9.1.10

FRS 635



- Oh ! ne les faites pas lever ! C’est le naufrage…
Ils surgissent, grondant comme des chats giflés,
Ouvrant lentement leurs omoplates, ô rage !
Tout leur pantalon bouffe à leurs reins boursouflés.
A. Rimbaud, Les assis.

El Ford Thunderbird azul nácar con el que Thelma y Louise se estrellan en la película homónima (“Thelma and Louise”, Ridley Scott, 1991) está en el elenco de los coches de las series de TV y películas que reúne la BBC desde el año 2003. Está el Ford Gran Torino de Starsky y Hutch (Starsky and Hutch 537-ONN 1976 Ford Gran Torino 460-V8 Dave Starsky) y no está el de Clint Eastwood (“Gran Torino”, Clint Eastwood, 2008). El Ford Thunderbird de 1966 FRS 635 de la fotografía por lo tanto podría ser el de Thelma y Louise con el que se despeñan en Utah en la famosa escena final, puesto que es idéntico.

● **EXTRACTO DE ORIGEN**
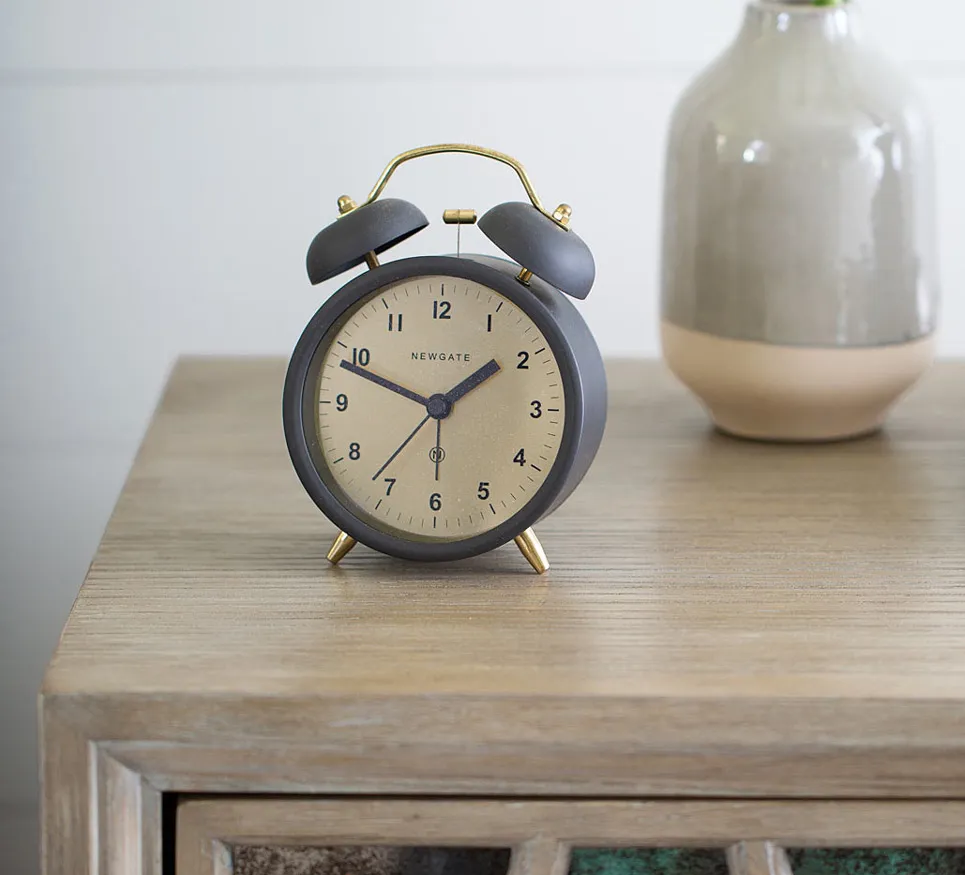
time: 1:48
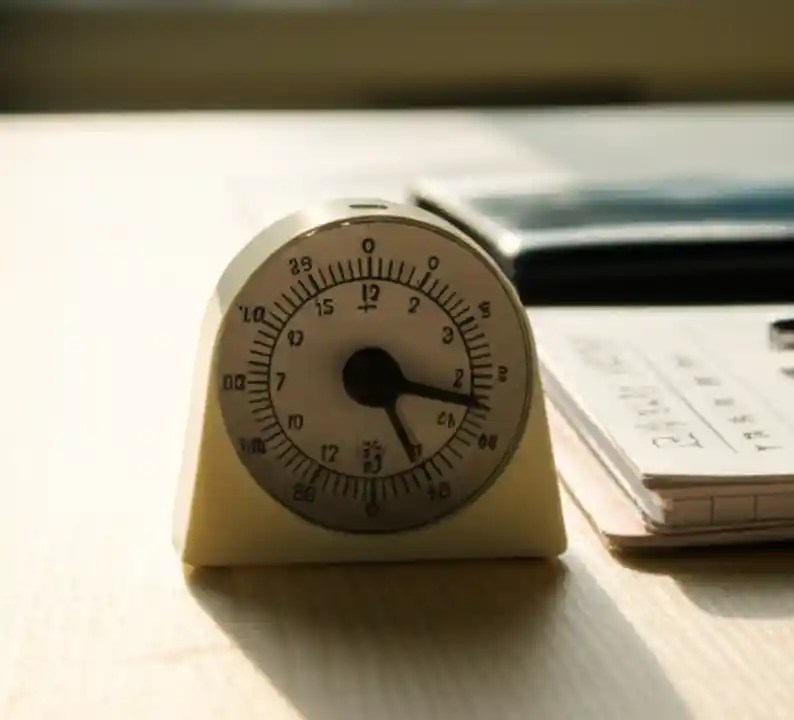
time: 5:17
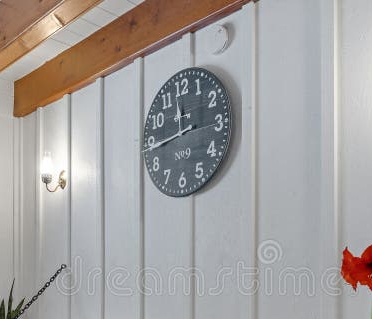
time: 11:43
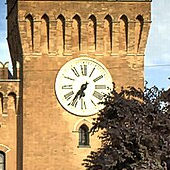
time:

● **TAREAS PENDIENTES**
a – Copia del texto sobre el Ford Thunderbird el fragmento comprendido entre "- Oh ! ne les" y "leurs reins boursouflés.", ambos incluidos.
b – Según el texto sobre el Ford Thunderbird, ¿desde qué año reúne la BBC el elenco de coches de series de TV y películas?

● **RESULTADOS ESPERADOS**
a –
- Oh ! ne les faites pas lever ! C’est le naufrage…
Ils surgissent, grondant comme des chats giflés,
Ouvrant lentement leurs omoplates, ô rage !
Tout leur pantalon bouffe à leurs reins boursouflés.

b – Desde el año 2003.